Two Maryland fishermen who were found guilty of poaching and selling nearly $500,000 of striped bass have been banned for life from fishing for striped bass.
The Maryland Department of Natural Resources imposed the lifetime bans on Michael Hayden Jr. and William Lednum, who have also been suspended from all commercial fishing for the next year. Hayden and Lednum remain responsible for $498,000 in court-ordered restitution to the state of Maryland.
The investigation of the two men began in February 2011, when the Maryland Natural Resources Police found tens of thousands of pounds of striped bass snagged in illegal, anchored nets before the season officially opened. The discovery led to a temporary shutdown of the commercial season by state officials.
Investigators from Natural Resources Police and the U.S. Fish and Wildlife Service developed evidence, which showed that beginning in 2007, Hayden and Lednum shipped and sold at least 10 tons of striped bass – worth $498,293 – to wholesalers in New York, Pennsylvania, Delaware and Maryland. None of the fish were properly reported.

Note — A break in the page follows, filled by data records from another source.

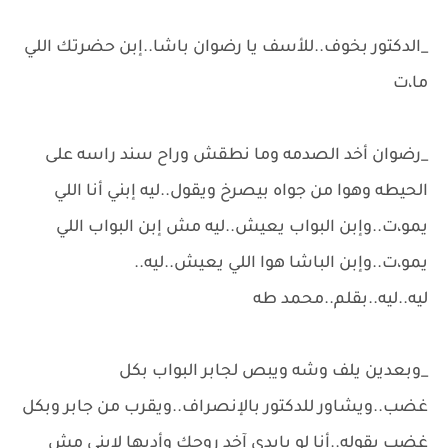
_الدكتور بخوف..للأسف يا رضوان باشا..إبن حضرتك اللي
ما،ت
_رضوان أخد الصدمه وما نطقش وراح سند راسه على
الحيطه وهوا من جواه بيصرخ ويقول..ليه إبني أنا اللي
يمو،ت..وإبن البواب يعيش..ليه مش إبن البواب اللي
يمو،ت..وإبن الباشا هوا اللي يعيش..ليه..
ليه..ليه..بقلم..محمد طه
_وبعدين يلف وشه ويبص لجابر البواب بكل
غضب..ويشاور للدكتور بالإنصراف..ويقرب من جابر وبكل
غضب يقوله..أنا لو بإيدي آخد روحك وأديها لإبني مش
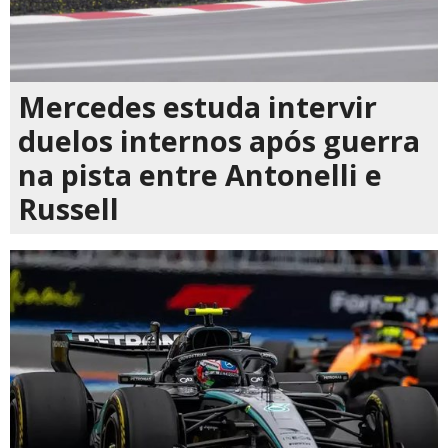
Mercedes estuda intervir
duelos internos após guerra
na pista entre Antonelli e
Russell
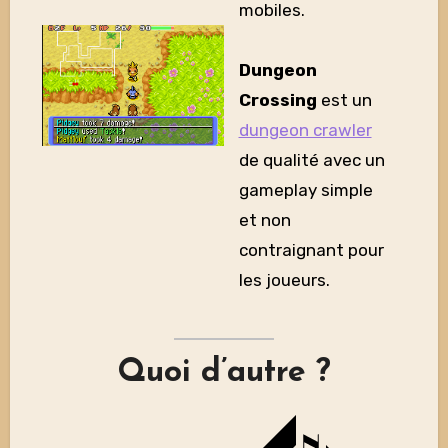
mobiles.
Dungeon
Crossing
est un
dungeon crawler
de qualité avec un
gameplay simple
et non
contraignant pour
les joueurs.
Quoi d’autre ?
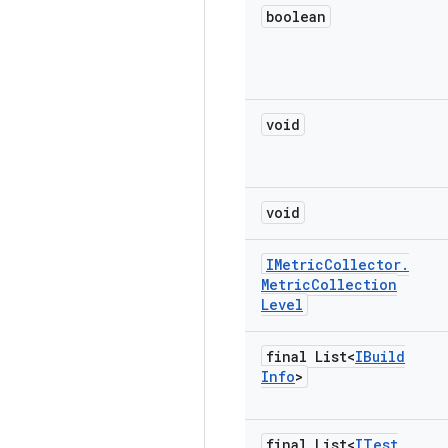
boolean
void
void
IMetric
Collector
.
Metric
Collection
Level
final List<
IBuild
Info
>
final List<
ITest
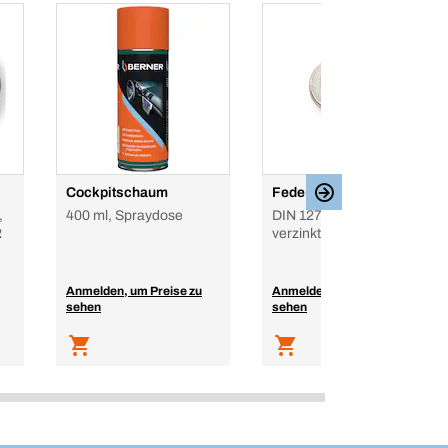
Cockpitschaum
Federring
,
400 ml, Spraydose
DIN 127, Federstahl,
R
verzinkt, Form B
Anmelden, um Preise zu
Anmelden, um Preise zu
sehen
sehen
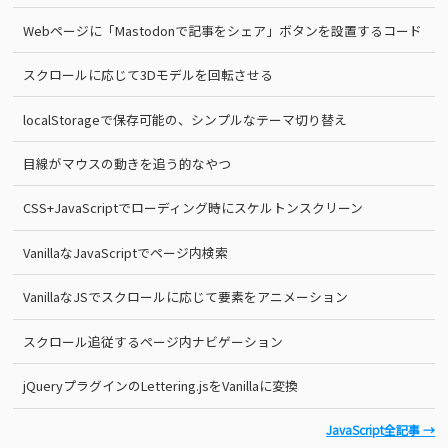
Webページに「Mastodonで記事をシェア」ボタンを設置するコード
スクロールに応じて3Dモデルを回転させる
localStorageで保存可能の、シンプルなテーマ切り替え
目線がマウスの動きを追う的なやつ
CSS+JavaScriptでローディング時にスケルトンスクリーン
VanillaなJavaScriptでページ内検索
VanillaなJSでスクロールに応じて要素をアニメーション
スクロール追従するページ内ナビゲーション
jQueryプラグインのLettering.jsをVanillaに変換
JavaScript全記事 →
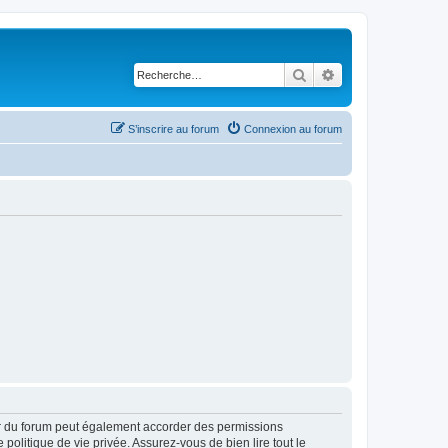
Rechercher
Recherche avancé
S’inscrire au forum
Connexion au forum
ur du forum peut également accorder des permissions
politique de vie privée. Assurez-vous de bien lire tout le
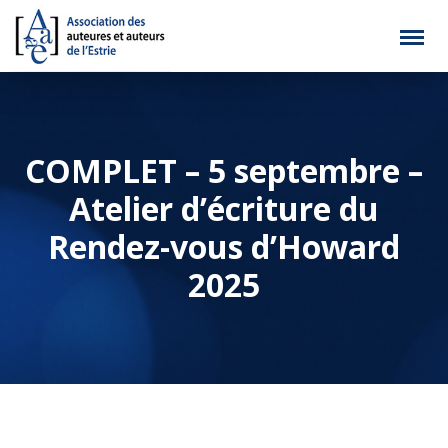
COMPLET – 5 septembre –
Atelier d’écriture du
Rendez-vous d’Howard
2025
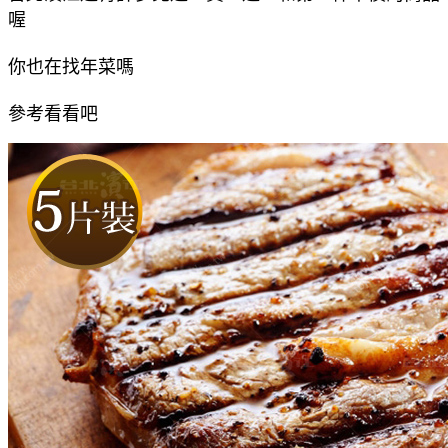
喔
你也在找年菜嗎
參考看看吧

After being indicted in 2013 by a federal grand jury on 26 counts of conspiracy and violating the Lacey Act, Hayden and Lednum entered into plea agreements, where they admitted to using illegally weighted and/or anchored gill nets, leaving the nets in the water overnight, and setting the nets during times when the commercial striped bass gill-netting season was closed. Further, they admitted they falsified the permit allocation cards and daily catch records for their fishing trips to over-report the numbers of striped bass caught and under-report the weights. This allowed them to request additional state tags under false pretenses.
In February 2015, Hayden was sentenced to 18 months in prison followed by six months of home detention and three years of supervised release. He was ordered to pay a fine of $40,000. Lednum received a prison sentence of one year and one day, six months of home detention and a fine of $40,000.
In a statement Monday, Natural Resources Secretary Mark Belton said “The department has acted to protect the species as well as the interests of those who rely on the striped bass fishery for their livelihood. We hope this sends a strong signal to poachers that the state is serious about protecting the fishery.”